Nonostante la discutibile scelta di portare Alicia lontana per tutto un episodio da quell’ufficio a cui è appena tornata (lasciando da sola Lucca, ridotta a mero megafono della folle situazione alla L/A&L), il caso di cui la donna si occupa per il Pentagono è uno di quelli che abbiamo aspettato per parecchie puntate. Sappiamo tutti quanto i King siano al passo con i tempi, a volte forse anche oltre; era quindi solo questione di tempo prima che si trattasse, in un modo o nell’altro, una vicenda correlata all’ISIS. Come sempre viene scelto un punto di vista originale e mai scontato, in cui alla già complicata questione relativa alla motivazione per uccidere un uomo che non ha (ancora) effettivamente fatto nulla, si aggiunge quella della cittadinanza.

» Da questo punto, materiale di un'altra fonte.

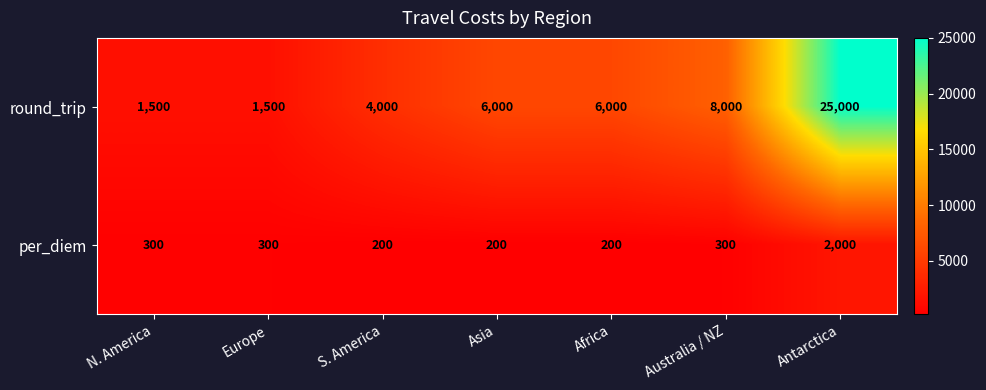

What value does the round_trip series have at Africa, to the nearest 10?

6000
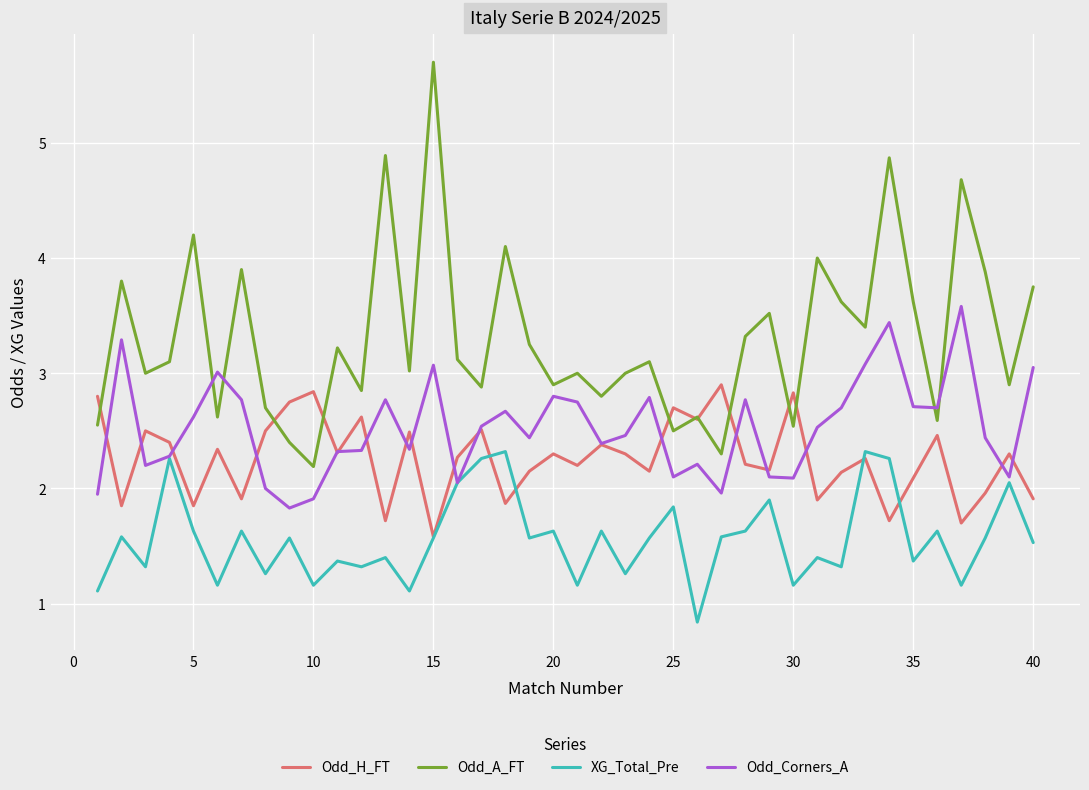

Which series ends up on top after the final intersection of Odd_A_FT and Odd_H_FT?

Odd_A_FT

C’è tuttavia qualche macchia in questo racconto, che pure ha – e si vede – le migliori intenzioni: il modo con cui viene rappresentato, la rapidità con cui viene liquidato (la notizia della morte di Tahan di cui siamo informati quasi per sbaglio, tra una scena e l’altra), e soprattutto il ruolo strumentale che assume per arrivare alla questione NSA, sono tutti fattori che depotenziano il valore di un argomento del genere. Le riflessioni poste non sono certo di poco conto (basterebbe il concetto di “imminente” applicato ai giorni nostri per descrivere i tempi bui che stiamo vivendo e al contempo l’arbitrarietà di scelte che hanno un peso altissimo); pur non essendo stata di certo un’occasione persa, appare tuttavia come un’opportunità non sfruttata del tutto.
La vicenda NSA subisce di conseguenza questo collegamento, ma, si sa, la nota Agenzia per la Sicurezza Nazionale americana è sempre stata introdotta in modo bizzarro all’interno della narrazione, forse proprio a sottolineare l’impossibilità di incasellare in un racconto ben preciso un’entità onnipresente e tuttavia inafferrabile per sua stessa natura. Nonostante tutto, la rappresentazione dell’NSA attraverso alcuni suoi collaboratori (tra cui spicca sempre l’ottimo Michael Urie) continua a funzionare, ed in questo acquisisce ancora più interesse se correlata alle vicende dell’indagine dell’FBI in corso: come si intersecheranno queste due sezioni? Quali ripercussioni ci saranno sui Florrick e su Alicia in particolare? Potrebbe accadere di tutto, e questa volta pare davvero qualcosa di positivo: vedremo se The Good Wife sarà in grado di sfruttare queste ultime occasioni per mettere a segno ancora qualche punto importante.
“Targets” risulta un episodio in deciso miglioramento rispetto alla media di questa stagione, che in generale ha purtroppo riservato ben pochi motivi per gioire. La decisione stessa di portare avanti il rapporto tra Alicia e Jason in un modo leggero eppure non sciocco – “You want things simple, I want things simple, too” – si inserisce bene in un episodio strutturato, ricco e potenzialmente importante per la conclusione della serie. Spiace constatare come accanto a questi elementi permangano dei difetti di cui The Good Wife sembra non riuscire a disfarsi nemmeno ad un passo dalla fine: tuttavia se la media di queste ultime puntate sarà come quella di questo episodio, potremo concludere questo viaggio di certo senza particolari entusiasmi, ma anche senza grandi rimpianti.